• [EXERCISE DETAILS]: Render the text of the entries below as a JSON list of strings, one string per line, skipping blank lines and leaving out the pictures.
═══ INFORMATION GIVEN ═══
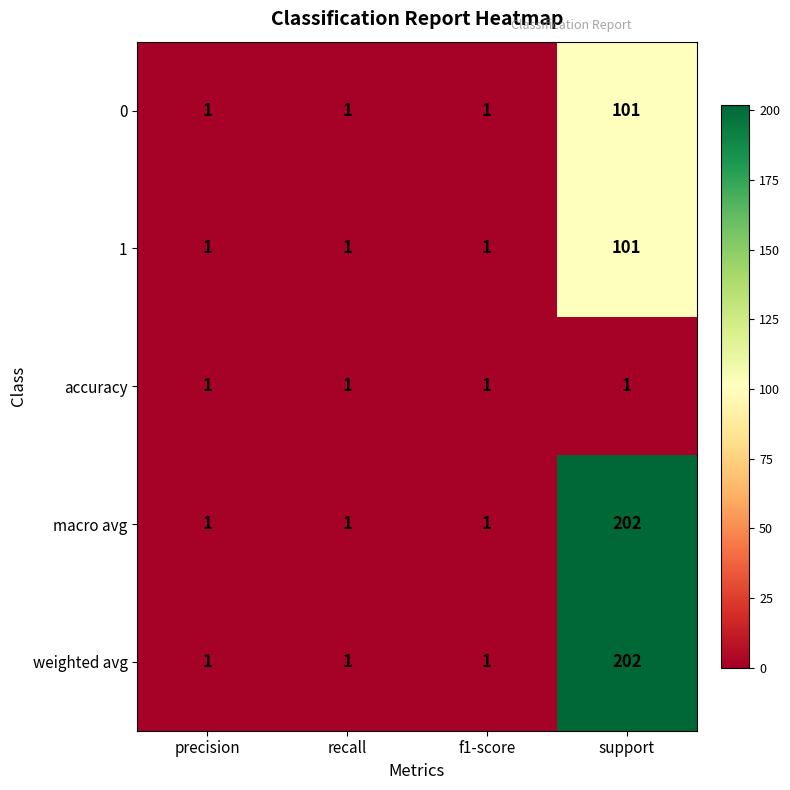

Reading right to left, transcribe all the data shown in this chart.

0: support=101	f1-score=1	recall=1	precision=1
1: support=101	f1-score=1	recall=1	precision=1
accuracy: support=1	f1-score=1	recall=1	precision=1
macro avg: support=202	f1-score=1	recall=1	precision=1
weighted avg: support=202	f1-score=1	recall=1	precision=1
═══
• [EXPECTED ANSWER]:
[
  "Reading right to left, transcribe all the data shown in this chart.",
  "0: support=101\tf1-score=1\trecall=1\tprecision=1",
  "1: support=101\tf1-score=1\trecall=1\tprecision=1",
  "accuracy: support=1\tf1-score=1\trecall=1\tprecision=1",
  "macro avg: support=202\tf1-score=1\trecall=1\tprecision=1",
  "weighted avg: support=202\tf1-score=1\trecall=1\tprecision=1"
]